#### Try it
Show each line in the records that contains the word "strukturach".

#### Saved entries
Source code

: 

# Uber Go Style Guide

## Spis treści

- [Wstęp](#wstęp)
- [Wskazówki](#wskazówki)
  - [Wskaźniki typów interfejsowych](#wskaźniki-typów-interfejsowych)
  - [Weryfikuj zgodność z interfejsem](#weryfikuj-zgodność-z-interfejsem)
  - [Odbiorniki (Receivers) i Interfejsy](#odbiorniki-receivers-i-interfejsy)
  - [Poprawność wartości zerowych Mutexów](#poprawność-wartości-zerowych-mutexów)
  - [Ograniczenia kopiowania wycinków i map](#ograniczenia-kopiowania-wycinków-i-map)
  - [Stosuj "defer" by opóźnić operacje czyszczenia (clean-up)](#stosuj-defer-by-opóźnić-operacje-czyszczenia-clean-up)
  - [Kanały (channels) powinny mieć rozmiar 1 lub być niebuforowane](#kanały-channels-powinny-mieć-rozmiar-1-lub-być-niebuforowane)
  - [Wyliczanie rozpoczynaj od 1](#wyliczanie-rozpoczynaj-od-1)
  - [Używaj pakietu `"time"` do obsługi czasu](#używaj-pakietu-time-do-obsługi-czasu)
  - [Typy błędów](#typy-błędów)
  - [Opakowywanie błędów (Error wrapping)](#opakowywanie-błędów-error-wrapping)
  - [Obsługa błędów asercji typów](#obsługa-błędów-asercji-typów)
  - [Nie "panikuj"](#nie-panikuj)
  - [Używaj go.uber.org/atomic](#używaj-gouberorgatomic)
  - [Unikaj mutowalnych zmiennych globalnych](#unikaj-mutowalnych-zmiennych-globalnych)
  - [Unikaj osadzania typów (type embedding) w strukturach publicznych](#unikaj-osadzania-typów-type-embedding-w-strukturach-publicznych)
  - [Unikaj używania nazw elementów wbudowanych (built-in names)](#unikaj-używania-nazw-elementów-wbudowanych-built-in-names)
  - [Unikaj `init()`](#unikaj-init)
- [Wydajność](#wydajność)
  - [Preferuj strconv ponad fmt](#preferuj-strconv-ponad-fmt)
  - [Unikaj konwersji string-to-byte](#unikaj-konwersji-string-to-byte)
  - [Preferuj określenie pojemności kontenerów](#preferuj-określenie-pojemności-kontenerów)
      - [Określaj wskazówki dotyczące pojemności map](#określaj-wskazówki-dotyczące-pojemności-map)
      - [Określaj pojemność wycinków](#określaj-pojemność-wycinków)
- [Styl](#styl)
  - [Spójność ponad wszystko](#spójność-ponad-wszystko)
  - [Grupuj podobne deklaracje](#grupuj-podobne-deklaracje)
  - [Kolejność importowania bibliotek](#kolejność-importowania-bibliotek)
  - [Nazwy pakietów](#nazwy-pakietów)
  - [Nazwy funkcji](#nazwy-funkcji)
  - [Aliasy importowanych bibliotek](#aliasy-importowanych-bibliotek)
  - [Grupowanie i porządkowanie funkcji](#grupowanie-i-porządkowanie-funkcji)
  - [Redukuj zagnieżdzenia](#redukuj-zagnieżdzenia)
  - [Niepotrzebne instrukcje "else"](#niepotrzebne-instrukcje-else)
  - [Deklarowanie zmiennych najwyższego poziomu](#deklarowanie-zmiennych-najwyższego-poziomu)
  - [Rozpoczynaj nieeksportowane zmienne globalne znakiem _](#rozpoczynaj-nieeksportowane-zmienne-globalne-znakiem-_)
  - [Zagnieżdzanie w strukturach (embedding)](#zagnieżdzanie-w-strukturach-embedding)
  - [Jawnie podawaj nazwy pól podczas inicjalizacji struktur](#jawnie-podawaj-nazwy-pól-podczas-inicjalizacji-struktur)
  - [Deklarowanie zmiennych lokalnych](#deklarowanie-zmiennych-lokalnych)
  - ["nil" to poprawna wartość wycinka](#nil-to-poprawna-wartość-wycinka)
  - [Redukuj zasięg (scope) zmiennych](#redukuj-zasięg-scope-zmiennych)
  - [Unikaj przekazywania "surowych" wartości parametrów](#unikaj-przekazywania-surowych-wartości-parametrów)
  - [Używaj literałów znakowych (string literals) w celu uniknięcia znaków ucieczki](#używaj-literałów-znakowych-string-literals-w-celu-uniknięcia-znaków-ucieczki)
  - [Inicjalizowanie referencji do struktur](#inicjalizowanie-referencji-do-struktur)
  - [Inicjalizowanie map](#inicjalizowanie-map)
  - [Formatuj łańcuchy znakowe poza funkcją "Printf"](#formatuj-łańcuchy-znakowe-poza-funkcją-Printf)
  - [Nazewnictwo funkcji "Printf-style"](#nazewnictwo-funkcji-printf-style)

#### Your response
  - [Unikaj osadzania typów (type embedding) w strukturach publicznych](#unikaj-osadzania-typów-type-embedding-w-strukturach-publicznych)
  - [Zagnieżdzanie w strukturach (embedding)](#zagnieżdzanie-w-strukturach-embedding)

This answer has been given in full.